Money, Shopping and Saving Hacks: Brand Disloyalty
I would use branded bags to carry my belongings around in which many of us have done. I cringe when I think about it now because it feels like bragging, i.e. ‘look at me and where I can afford to/am cool enough to shop at’. I could make the excuse that I was simply reusing my bags but I know that’s not really true.
These days when I do go shopping, I take a tote bag and if I am given a branded bag I use it to collect my next load of donations for the charity shop. I was never a weekend shopping center kind of girl, but loved to spend money and accumulate stuff, be it from shops or online. It was somehow comforting to buy myself stuff and to receive parcels. An ex-boyfriend once said that when he first met me, I was always looking for something to buy.
Money, Shopping and Saving Hacks: Biting the Bullet
In 2009 after years of deliberation, I finally dealt with my out of control unsecured debt once and for all. It had overshadowed my entire adult life and done untold damage. Having been in a relationship with somebody who actively discouraged me from writing off my debt despite having none of their own and living rent-free with their parents at the age of 27, I had put off the decision for years, especially as their words were ‘don’t you dare’.
I think this came from a misguided sense of how they might look if anybody found out about it. This was the same person who expected me to enjoy expensive holidays including skiing trips for three consecutive years when I couldn’t afford it despite being fully aware of my monthly financial commitments but wanted us to keep up with the Jones’. I was also harboring under the illusion that I had to wear my wealth (well, spoils of my hard-earned salary) by having something to show for it.
Money, Shopping and Saving Hacks – Top tips for kicking the habit/spending less money
- Adopt a one-in-one-out policy when you want to replace something. If you can’t do this before you make a purchase then either list the old item for sale to make a bit of your money back or give it away (charity or otherwise)

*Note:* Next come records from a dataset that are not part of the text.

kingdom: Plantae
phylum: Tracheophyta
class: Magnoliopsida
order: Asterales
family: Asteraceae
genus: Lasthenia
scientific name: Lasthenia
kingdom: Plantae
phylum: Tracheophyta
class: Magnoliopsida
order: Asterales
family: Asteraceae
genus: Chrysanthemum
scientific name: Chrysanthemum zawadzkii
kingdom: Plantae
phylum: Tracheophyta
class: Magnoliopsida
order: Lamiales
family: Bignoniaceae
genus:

- Borrow or rent things you will only use once or a couple of times – you don’t have to own everything you need to use, e.g. tools, ski gear, etc.
- Cancel magazine subscriptions – in my case, the constant adverts and editorials for aspirational purchases were having a negative influence
- If there’s something you want to buy, put it in your diary for a later date and see if you still have the urge at that point. If it’s online, save it in your basket and come back to it – do you still want it?
- Keep a spreadsheet of your weekly purchases and monitor monthly totals/price rises, etc.
- Remove saved credit/debit cards from your online accounts so you aren’t tempted to make impulse purchases
- Remove shopping and reward Apps from your Smartphone/tablet (if you have one – even easier if you don’t!)
- Unsubscribe from emails which could tempt you to make an online purchase – you can’t buy what you don’t know about. There are some great Apps you can install if you get a lot of emails or find the idea of mass-unsubscribing overwhelming
- Use online trading sites to earn a bit of extra money from your unwanted stuff, e.g. eBay, Facebook, Gumtree, etc.
- If you’d prefer to give stuff away, Facebook, Freecycle, and Trashnothing are all good options
- An age-old and obvious one but always worth mentioning – if you can’t afford it, don’t buy it and especially not on credit – save up!
What money, shopping, and saving hacks do you swear by?